Your instructions:
Return each line below that contains the word "Premium", copying it unchanged.

Information given:

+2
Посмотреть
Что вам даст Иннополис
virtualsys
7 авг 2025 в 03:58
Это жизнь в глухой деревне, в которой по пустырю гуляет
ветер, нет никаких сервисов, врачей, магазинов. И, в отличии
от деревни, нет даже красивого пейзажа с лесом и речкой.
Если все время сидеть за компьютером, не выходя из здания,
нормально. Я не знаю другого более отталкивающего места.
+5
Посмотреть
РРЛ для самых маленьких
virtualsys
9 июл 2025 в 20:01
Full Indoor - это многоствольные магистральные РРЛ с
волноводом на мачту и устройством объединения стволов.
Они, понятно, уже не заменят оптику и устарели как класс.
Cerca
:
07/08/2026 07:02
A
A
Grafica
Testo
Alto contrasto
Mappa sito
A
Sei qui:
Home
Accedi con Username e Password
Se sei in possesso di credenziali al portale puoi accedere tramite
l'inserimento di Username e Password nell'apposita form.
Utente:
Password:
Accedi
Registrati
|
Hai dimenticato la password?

---

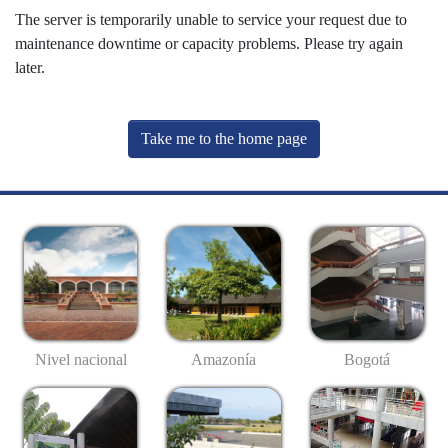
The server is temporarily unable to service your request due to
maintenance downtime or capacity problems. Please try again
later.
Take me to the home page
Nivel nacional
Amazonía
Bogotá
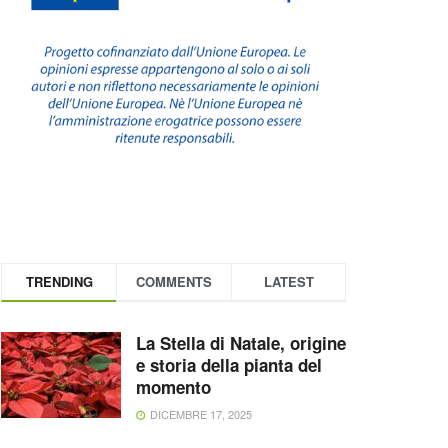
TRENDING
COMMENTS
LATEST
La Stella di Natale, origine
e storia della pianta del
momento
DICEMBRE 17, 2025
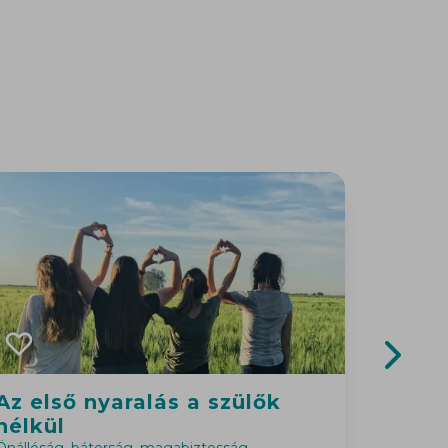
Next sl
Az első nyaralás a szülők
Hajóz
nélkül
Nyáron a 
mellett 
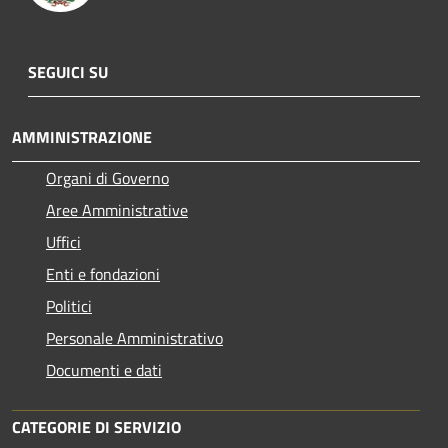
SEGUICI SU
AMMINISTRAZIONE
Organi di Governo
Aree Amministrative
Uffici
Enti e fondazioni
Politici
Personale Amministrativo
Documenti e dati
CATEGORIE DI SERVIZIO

* * *

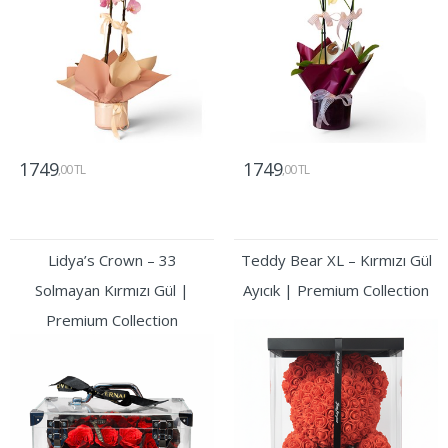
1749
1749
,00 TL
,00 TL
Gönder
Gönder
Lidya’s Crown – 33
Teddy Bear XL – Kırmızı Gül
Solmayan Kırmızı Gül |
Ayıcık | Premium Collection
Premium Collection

Finished exercise:
Ayıcık | Premium Collection
Premium Collection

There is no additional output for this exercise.